By Jules Hillier
Stepping
into the shoes of Brook’s former Chief Exec, Simon Blake, is challenging for
lots of reasons, but one of them is that I find it virtually impossible to
find the time to create the kind of prolific social media presence that he is able to
maintain. Simon takes inspiration from his daily life and is able to turn it
into a blog/tweet/other kind of post really quickly. I’m very different – I get
inspiration but I like to spend a bit of time turning something over in my mind
before writing about it. My creative process takes a bit longer. All this is a
rather roundabout way of saying that Brook’s blog has been quiet since I became
Chief Executive – I’ve been mulling rather than writing – and I’m sorry about
that.
Something
happened earlier in the week that helped me move from thinking about things to writing
about things, so here is my first post as Brook’s Chief Exec. Appropriate, I
think, that it should be about consent because I firmly believe that if we all
have a better grasp of consent we’ll change people’s lives, relationships and
wellbeing much faster and more effectively.
It’s
just possible that some of you don’t know how much I dislike hugging.

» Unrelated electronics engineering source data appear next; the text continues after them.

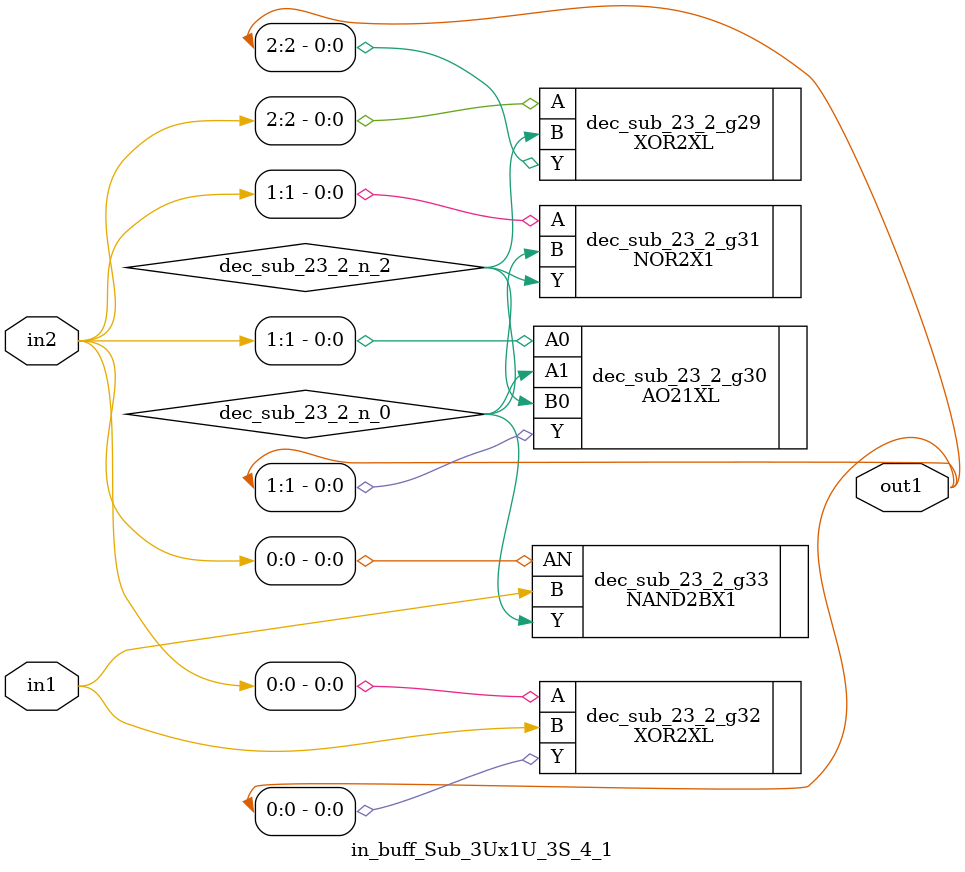
<source format=v>
`timescale 1ps / 1ps


module in_buff_Sub_3Ux1U_3S_4_1(in2, in1, out1);
  input [2:0] in2;
  input in1;
  output [2:0] out1;
  wire [2:0] in2;
  wire in1;
  wire [2:0] out1;
  wire dec_sub_23_2_n_0, dec_sub_23_2_n_2;
  XOR2XL dec_sub_23_2_g29(.A (in2[2]), .B (dec_sub_23_2_n_2), .Y
       (out1[2]));
  AO21XL dec_sub_23_2_g30(.A0 (in2[1]), .A1 (dec_sub_23_2_n_0), .B0
       (dec_sub_23_2_n_2), .Y (out1[1]));
  NOR2X1 dec_sub_23_2_g31(.A (in2[1]), .B (dec_sub_23_2_n_0), .Y
       (dec_sub_23_2_n_2));
  XOR2XL dec_sub_23_2_g32(.A (in2[0]), .B (in1), .Y (out1[0]));
  NAND2BX1 dec_sub_23_2_g33(.AN (in2[0]), .B (in1), .Y
       (dec_sub_23_2_n_0));
endmodule



</source>
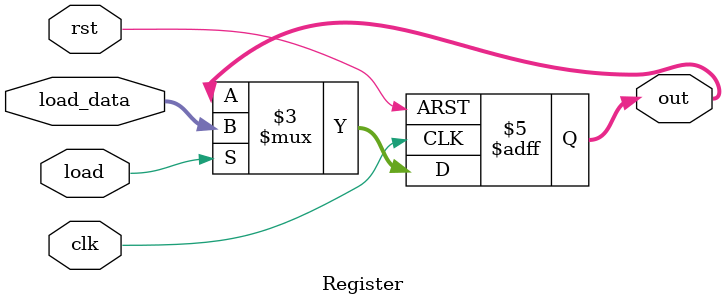
<source format=v>
module Register #(parameter N = 16, 
                  parameter [N - 1:0] INIT = {N{1'b0}})
                 (load_data, load, clk, rst, out);

    input [N - 1:0] load_data;
    input clk, rst, load;
    output reg [N - 1:0] out;

    always @(posedge clk or posedge rst) begin
        if (rst) 
            out = INIT;
        else if (load) 
            out = load_data;
    end

endmodule

</source>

I have blogged about it in
the past
when I had to hug 50 people in 30 days to raise money for Brook* but it still
takes people by surprise when they find out that I don’t like it. Trouble with
hugs is that they’re big and invasive and really intimate and when someone I
don’t know well comes in for a hug, I get all tense inside. Hugging is a
socially acceptable greeting to most people and I am well brought up and polite
so rather than spending the last 40-odd years yelling, “Get off me! I can’t
breathe and you’re in all of my space!” I have simply shut up and given a
rather stiff, brief hug in return. For huggers, I can’t have been very pleasant
to hug. I guess we’ve all been subjecting ourselves to sub-standard greetings
& leavings all that time, which is a bit sad.
Over
the years, I’ve thought a lot about this and about the fact that everyone’s
boundaries are different. I also think about the fact that despite being a
perfectly capable woman in my mid 40s and despite working in sexual health and
passionately advocating for better understanding of boundaries and consent for
more than 15 years, I have never really exerted my right to ask people
not to hug me. I’ve mused that if I find it that uncomfortable to deal with a
relatively minor issue of consent, how on earth can we ever help young people
really, truly, understand consent and find the skills and capability to
negotiate it.
That’s
why Wednesday was such a happy day for me. It was the day Justin
Hancock,
known to many of you simply as Bish, shared his handshake workshop with me and our fellow Sexpression
UK Trustees
in the pub after our Trustee meeting. The conversation came about because
Justin discovered my dislike of hugging a little while ago and, rather than
feeling awkward or deciding I had simply misunderstood the hug and could be
converted, he actively engaged me in expressing the kind of greeting I would
prefer instead. And every time I’ve seen him since, he’s offered me a
thoughtful, alternative greeting/leaving gesture that has been far more
pleasant than a hug. When my fellow
trustees discovered my aversion to hugging, Justin talked about his workshop
and, outside a Mayfair pub, he ran us
through a little demo of how it works.
It
was excellent. All of us stopped and thought not only about about our own
preferences (and it turns out there are other kinds of greetings that trouble
other people, but they often don’t say) but also about the needs of other
people and how different to ours they might be. Justin made the very good point
that my loathing of the limp handshake could well be a complete
misunderstanding of some poor person who simply feels uncomfortable or
intimidated by a handshake and I should be much less judgemental. We all stood
there mulling over what makes something a mutually satisfying, happy and
positive experience.
Everyone
should do the handshake workshop and thanks to Justin’s generosity (the details
are free on his website), they can. I brought it home with me and it turns out
my husband’s a three firm shakes kinda guy, which is at least one more shake than
would be my preference, so I also learned something new about someone I’ve
known for more than 30 years.
The
very best thing about this workshop is that it helps young people not only to understand what consent is, but also to feel what consent feels like. Perhaps if
we can help more young people with that, they’ll learn not only to negotiate
and discuss consent, but also to recognise it, not just when it comes to sex,
but when it comes to all sorts of meaningful, happy ways of communicating and
connecting with each other. I high-five
that. As long as you’re all comfortable with it.
I
feel very lucky to work in a field where I regularly come into contact with
people devising creative ways to help young people grow learn and develop. We
are living through tough times in youth work, education and health and there is
so little resource for taking the time to innovate and come up with simple, but
brilliant, new things. That’s sad. But probably a topic for another post. Give
me a while to mull it over.
*those
of you who browse that blog will note that I never finished blogging the
pictures. I did finish the challenge, including the pictures, but I struggled
with it so much, I lost the will to blog it.
1 comment:
I never read blogs. This was great; elegantly constructed and thought-provoking. Thank you for sharing.